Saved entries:
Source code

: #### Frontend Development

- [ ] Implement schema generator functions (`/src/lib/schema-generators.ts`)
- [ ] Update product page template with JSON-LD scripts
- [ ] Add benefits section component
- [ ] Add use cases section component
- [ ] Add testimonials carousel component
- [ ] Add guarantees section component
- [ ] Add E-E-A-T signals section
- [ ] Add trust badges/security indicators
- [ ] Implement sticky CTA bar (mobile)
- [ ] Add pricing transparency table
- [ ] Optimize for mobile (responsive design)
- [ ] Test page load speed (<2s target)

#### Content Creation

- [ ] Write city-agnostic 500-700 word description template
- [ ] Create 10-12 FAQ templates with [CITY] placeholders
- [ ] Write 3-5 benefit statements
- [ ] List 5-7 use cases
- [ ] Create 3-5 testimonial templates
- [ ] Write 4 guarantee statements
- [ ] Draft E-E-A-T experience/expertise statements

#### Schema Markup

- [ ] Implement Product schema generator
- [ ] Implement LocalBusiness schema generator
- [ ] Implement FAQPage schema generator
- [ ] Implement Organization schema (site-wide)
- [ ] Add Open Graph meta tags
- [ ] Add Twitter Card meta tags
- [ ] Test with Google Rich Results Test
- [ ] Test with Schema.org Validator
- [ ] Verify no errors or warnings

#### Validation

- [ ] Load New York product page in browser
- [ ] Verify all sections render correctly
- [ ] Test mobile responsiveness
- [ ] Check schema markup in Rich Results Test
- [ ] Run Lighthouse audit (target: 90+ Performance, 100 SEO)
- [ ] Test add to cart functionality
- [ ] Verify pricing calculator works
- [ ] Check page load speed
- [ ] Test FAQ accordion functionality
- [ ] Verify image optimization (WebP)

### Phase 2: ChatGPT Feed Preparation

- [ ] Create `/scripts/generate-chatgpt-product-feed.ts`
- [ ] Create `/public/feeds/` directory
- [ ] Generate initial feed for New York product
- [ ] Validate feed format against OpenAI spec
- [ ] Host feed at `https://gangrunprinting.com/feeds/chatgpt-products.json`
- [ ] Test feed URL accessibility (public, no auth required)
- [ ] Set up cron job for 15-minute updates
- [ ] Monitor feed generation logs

> What is required
Print the line containing "- [ ] Test feed" and every line after it to the end of the records above, exactly as written, and nothing else.

> The answer
- [ ] Test feed URL accessibility (public, no auth required)
- [ ] Set up cron job for 15-minute updates
- [ ] Monitor feed generation logs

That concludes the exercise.